Resolving Row Count Inconsistencies in Apache Cassandra - Proactive Insights and Support For Open-Source Applications

Problem:

The client experienced a failure in running repairs in Apache Cassandra due to corruption in hint files. Additionally, a node in the cluster went down and could not be brought back up, causing concerns about data consistency and cluster stability.

Process:

Step 1: Initial Investigation

The client observed errors related to corrupted hint files, including “digest mismatch” errors, which led to repair failures. The logs showed issues such as:

WARN  [HintsDispatcher:2] - Failed to read a hint - digest mismatch at position...
ERROR [HintsDispatcher:2] - Failed to dispatch hints file: file is corrupted...

The expert analyzed the errors and inquired whether the client was running a manual nodetool repair or if it was a regular read repair failure.

Step 2: Initial Recommendations

The expert suggested a quick fix to address the issue:

Stop the affected node.
Move the corrupted hint files to another location (to be removed later once stability is ensured).
Restart the Cassandra service.
Run nodetool repair.

Step 3: Further Issues and Analysis

The client continued to experience issues with repair failures. The expert identified two main types of errors in the logs:

Validation Failed Errors: Indicating possible stuck repair processes or node failures.
File Exists Errors: Suggesting permission issues in the Cassandra data directory or high disk I/O.

The expert recommended:

Ensuring all nodes were up and running.
Checking for stuck repair processes using nodetool compactionstats and nodetool netstats.
Running nodetool scrub on the affected node.
If issues persisted, removing the node from the cluster and rejoining it after cleaning data directories.

Step 4: Addressing Node Downtime

The client encountered additional issues when attempting to restart a downed node. The nodetool status command showed the node as “Down” (DN), despite efforts to restore it. The expert advised the following steps:

Checking network connectivity between nodes and verifying AWS security groups.
Modifying the commit_log_segment_size_in_mb in cassandra.yml from 32 to 64.
Restarting the nodes one by one, followed by running nodetool scrub and nodetool repair on each node sequentially.

Step 5: Alternative Recovery Approaches

The client was concerned about the time required to add a new node to the cluster and requested a method to recover the failed node instead. The expert provided two possible solutions:

Option 1: Adding a New Node (Recommended)

Ensure no network restrictions exist between nodes.
Add a fresh node to the cluster.
Verify that the new node is not listed in the peers list.
Once the new node joins the cluster, remove the failed node using nodetool removenode.
Verify the cluster state to ensure only three nodes remain.

Option 2: Recovering the Existing Node

Ensure no network restrictions exist.
Force remove the dead node using nodetool removenode.
Cleanup all data, commit logs, and caches from the failed node.
Ensure configuration files are in sync.
Restart the node and rejoin the cluster.
Run nodetool repair, nodetool cleanup, and nodetool compact sequentially on all nodes.

The expert warned that operating a three-node cluster with a replication factor of three could pose risks and recommended reducing the replication factor to two.

Step 6: Final Resolution

During the recovery process, another issue was discovered where a newly added node was not building replicas properly.
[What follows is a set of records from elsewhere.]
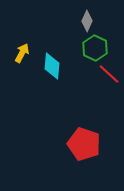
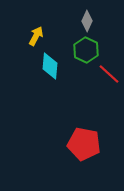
green hexagon: moved 9 px left, 2 px down
yellow arrow: moved 14 px right, 17 px up
cyan diamond: moved 2 px left
red pentagon: rotated 8 degrees counterclockwise
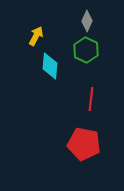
red line: moved 18 px left, 25 px down; rotated 55 degrees clockwise
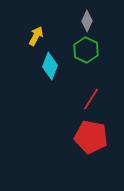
cyan diamond: rotated 16 degrees clockwise
red line: rotated 25 degrees clockwise
red pentagon: moved 7 px right, 7 px up
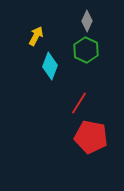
red line: moved 12 px left, 4 px down
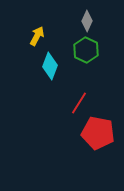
yellow arrow: moved 1 px right
red pentagon: moved 7 px right, 4 px up
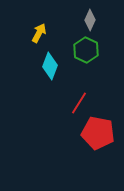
gray diamond: moved 3 px right, 1 px up
yellow arrow: moved 2 px right, 3 px up
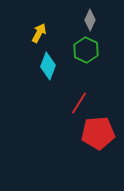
cyan diamond: moved 2 px left
red pentagon: rotated 16 degrees counterclockwise
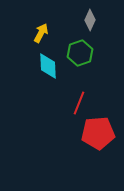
yellow arrow: moved 2 px right
green hexagon: moved 6 px left, 3 px down; rotated 15 degrees clockwise
cyan diamond: rotated 24 degrees counterclockwise
red line: rotated 10 degrees counterclockwise
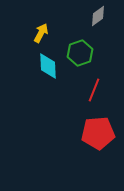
gray diamond: moved 8 px right, 4 px up; rotated 30 degrees clockwise
red line: moved 15 px right, 13 px up
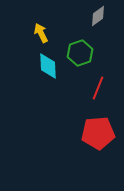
yellow arrow: rotated 54 degrees counterclockwise
red line: moved 4 px right, 2 px up
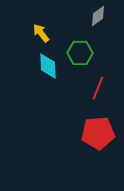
yellow arrow: rotated 12 degrees counterclockwise
green hexagon: rotated 20 degrees clockwise
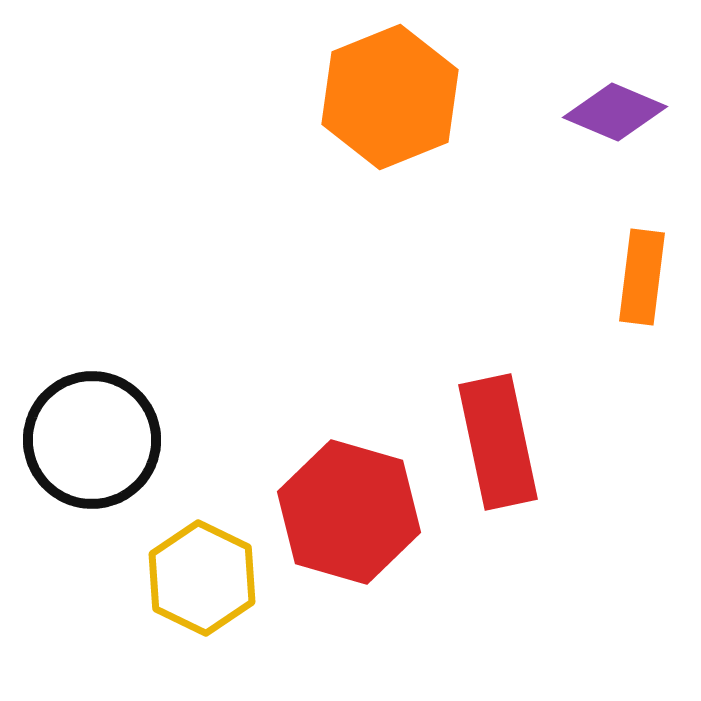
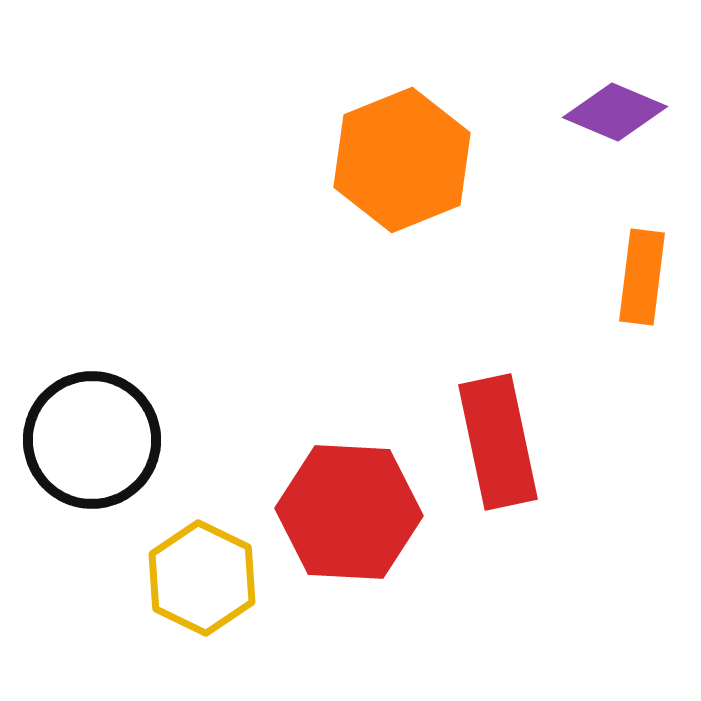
orange hexagon: moved 12 px right, 63 px down
red hexagon: rotated 13 degrees counterclockwise
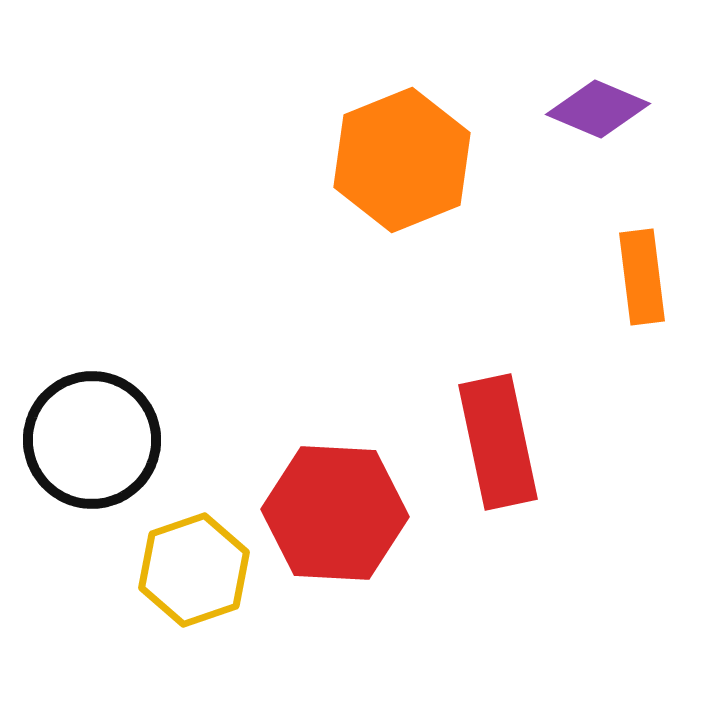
purple diamond: moved 17 px left, 3 px up
orange rectangle: rotated 14 degrees counterclockwise
red hexagon: moved 14 px left, 1 px down
yellow hexagon: moved 8 px left, 8 px up; rotated 15 degrees clockwise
The expert identified that the issue was caused by the node being incorrectly listed as a seed node in cassandra.yaml. The fix included:

Stopping the Cassandra service on the new node.
Removing the node’s hostname from the seed node list.
Restarting Cassandra and monitoring the logs.

After applying the expert’s recommendations, the client successfully restored the node, and the cluster returned to a stable state.

Solution:

The expert’s recommendations allowed the client to resolve hint file corruption, fix repair failures, and recover the failed Cassandra node. The implementation of proper network settings, node configuration adjustments, and strategic repair operations resulted in a fully functional Cassandra cluster.

Conclusion:

This case demonstrated the complexity of maintaining a multi-node Apache Cassandra cluster, especially when dealing with node failures and repair processes. It highlighted the importance of proper configuration, network connectivity, and best practices in handling failures to ensure data consistency and cluster stability.